A vital part of the project is how the information is being shared among other CanCOGeN-supported laboratories in Canada. Sequencing data was uploaded to a central national database for further analysis. The Roy Romanow Laboratory has contributed nearly 30,000 COVID sequences to the national database through May 2022. The national database is also shared with publicly accessible repositories such as GISAID, the world’s primary SARS-COV-2 genome sequencing database.
“Plugging into the national and international databases was very time-consuming,” said McDonald. “We had to get a Memorandum of Understanding in place to share contextual data about clinical cases.
“Getting from near zero to a weekly functioning bench where we’re producing data and contributing timely reports about the landscape of SARS-CoV-2 in Saskatchewan was huge,” said McDonald.
Getting “plugged in” to national and international resources added to building capacity in the prairies. It also took some pressure off the National Microbiology Laboratory, which had shouldered sequencing and bioinformatics tasks.
“Before CanCOGeN, our understanding of COVID-19 and how SARS-CoV-2 was changing during the pandemic heavily depended on bigger provinces that had more support outside of CanCOGeN to do the high-throughput surveillance and fine resolution analyses needed to predict what was coming next with the virus,” said MacKenzie.
“Flash forward to now, both Saskatchewan and Manitoba’s provincial public health labs can better represent what’s happening in the Canadian prairies and contribute as a region to the national picture of infectious disease surveillance. Without CanCOGeN, we wouldn’t have been able to accomplish what we have during this pandemic,” said MacKenzie.
“Our Medical Health Officers, epidemiologists, and lab leadership were all very engaged in tracking variants,” said Lang. “Every time we heard a new variant was coming and it had early indications of being more infectious or severe, we would get ready to respond. Our work in the lab focused on producing timely surveillance data for our Medical Health Officers and public health officials that told the ‘prairies’ picture. We could say hey, we’ve found this variant in this area through whole genome sequencing, and we think it’s moving in a certain direction.
“It was very helpful to our health officials knowing how COVID-19 was affecting the prairies compared to the rest of the world.”
With COVID-19 now largely considered less of a public health risk compared to the first 24 months of the pandemic, the future of sequencing and surveillance work at both provincial public health labs will focus on preparing for future threats.
“The most immediate goal we’re already working on in Saskatchewan is influenza sequencing,” Lang said.
“Sequencing influenza and putting it into public repositories, just as we have with SARS-CoV-2, will help the WHO [World Health Organization] influenza network to develop the annual flu vaccine. We currently rely on the National Microbiology Laboratory to perform this crucial work.”
“We’re also sequencing important pathogen outbreaks like Salmonella and E. coli. Performing the sequencing at our provincial labs, and coordinating with experts at the National Microbiology Laboratory, means that we can quickly determine who is affected by an outbreak. We can use sequencing to determine the source – is the outbreak caused by these mangos or these bean sprouts? We’ll be able to quickly track down potential food reservoirs that may be behind what’s making people sick.”

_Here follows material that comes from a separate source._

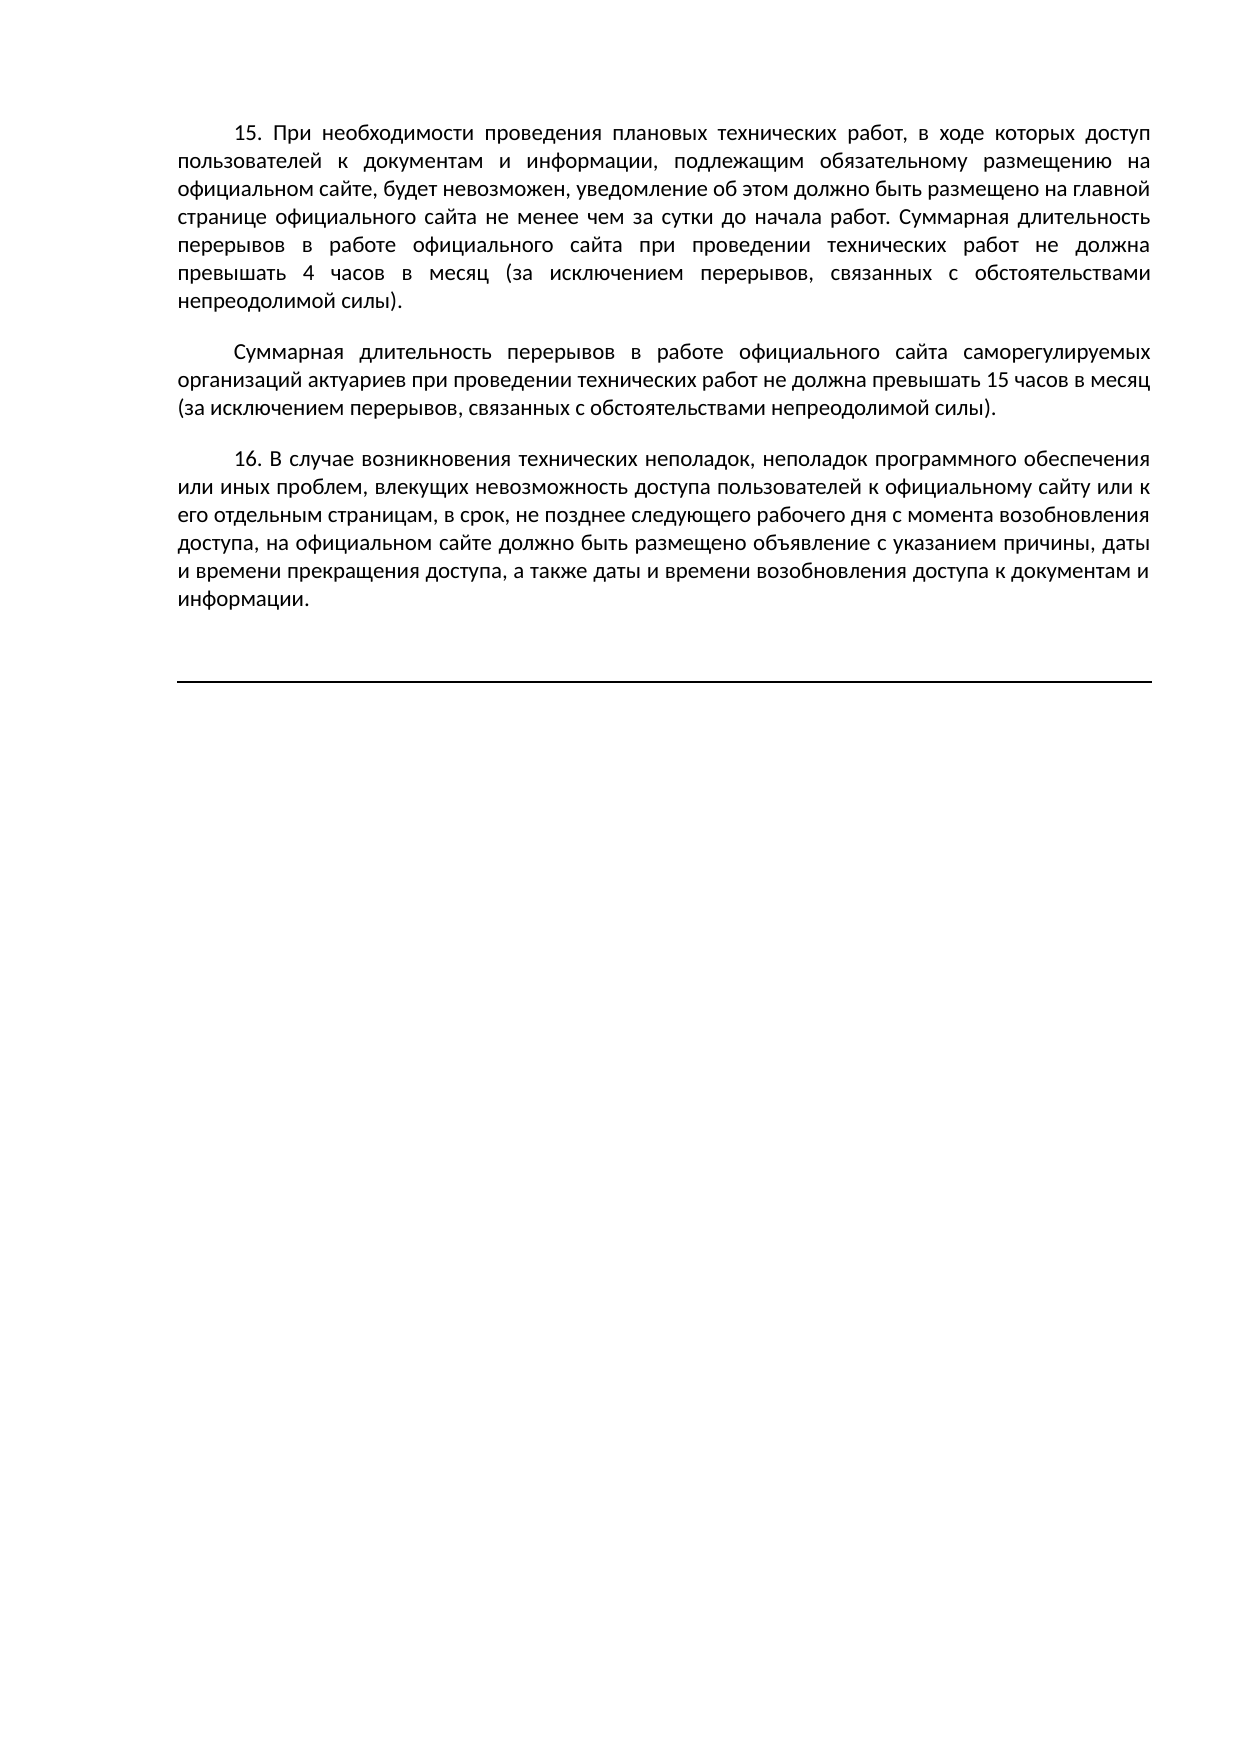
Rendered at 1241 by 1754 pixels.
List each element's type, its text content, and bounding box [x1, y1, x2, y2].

text 16. В случае возникновения технических неполадок, неполадок программного обеспечения или иных проблем, влекущих невозможность доступа пользователей к официальному сайту или к его отдельным страницам, в срок, не позднее следующего рабочего дня с момента возобновления доступа, на официальном сайте должно быть размещено объявление с указанием причины, даты и времени прекращения доступа, а также даты и времени возобновления доступа к документам и информации. [177, 444, 1152, 612]
text Суммарная длительность перерывов в работе официального сайта саморегулируемых организаций актуариев при проведении технических работ не должна превышать 15 часов в месяц (за исключением перерывов, связанных с обстоятельствами непреодолимой силы). [177, 337, 1152, 421]
text 15. При необходимости проведения плановых технических работ, в ходе которых доступ пользователей к документам и информации, подлежащим обязательному размещению на официальном сайте, будет невозможен, уведомление об этом должно быть размещено на главной странице официального сайта не менее чем за сутки до начала работ. Суммарная длительность перерывов в работе официального сайта при проведении технических работ не должна превышать 4 часов в месяц (за исключением перерывов, связанных с обстоятельствами непреодолимой силы). [177, 118, 1152, 314]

As for the next contagious pathogen? McDonald said the prairies are better-prepared thanks to the groundwork performed through CanCOGeN.
“I think from the prairies’ perspective, we’re in a much better place now than we were two years ago. If we need to port our experience to another organism in short order, we are poised to do that very quickly. We have staff trained, we’ve got the know-how, and we have resources now that we didn’t before.”
“The people, the expertise, and the equipment are in place. If that can be sustained, we’ll be positioned for success for whatever the future holds.”